- [TASK TO CARRY OUT] Copy every entry as is. Leave images out.

□ □ □ □

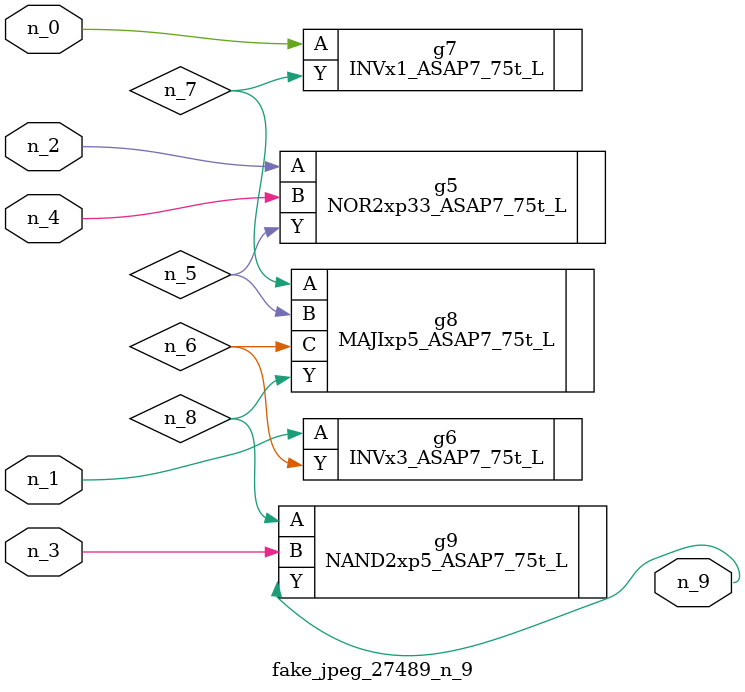
<source format=v>
module fake_jpeg_27489_n_9 (n_3, n_2, n_1, n_0, n_4, n_9);

input n_3;
input n_2;
input n_1;
input n_0;
input n_4;

output n_9;

wire n_8;
wire n_6;
wire n_5;
wire n_7;

NOR2xp33_ASAP7_75t_L g5 ( 
.A(n_2),
.B(n_4),
.Y(n_5)
);

INVx3_ASAP7_75t_L g6 ( 
.A(n_1),
.Y(n_6)
);

INVx1_ASAP7_75t_L g7 ( 
.A(n_0),
.Y(n_7)
);

MAJIxp5_ASAP7_75t_L g8 ( 
.A(n_7),
.B(n_5),
.C(n_6),
.Y(n_8)
);

NAND2xp5_ASAP7_75t_L g9 ( 
.A(n_8),
.B(n_3),
.Y(n_9)
);


endmodule
</source>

□ □ □ □

- [ANSWER TO THIS PROBLEM]
<source format=v>
module fake_jpeg_27489_n_9 (n_3, n_2, n_1, n_0, n_4, n_9);

input n_3;
input n_2;
input n_1;
input n_0;
input n_4;

output n_9;

wire n_8;
wire n_6;
wire n_5;
wire n_7;

NOR2xp33_ASAP7_75t_L g5 ( 
.A(n_2),
.B(n_4),
.Y(n_5)
);

INVx3_ASAP7_75t_L g6 ( 
.A(n_1),
.Y(n_6)
);

INVx1_ASAP7_75t_L g7 ( 
.A(n_0),
.Y(n_7)
);

MAJIxp5_ASAP7_75t_L g8 ( 
.A(n_7),
.B(n_5),
.C(n_6),
.Y(n_8)
);

NAND2xp5_ASAP7_75t_L g9 ( 
.A(n_8),
.B(n_3),
.Y(n_9)
);


endmodule
</source>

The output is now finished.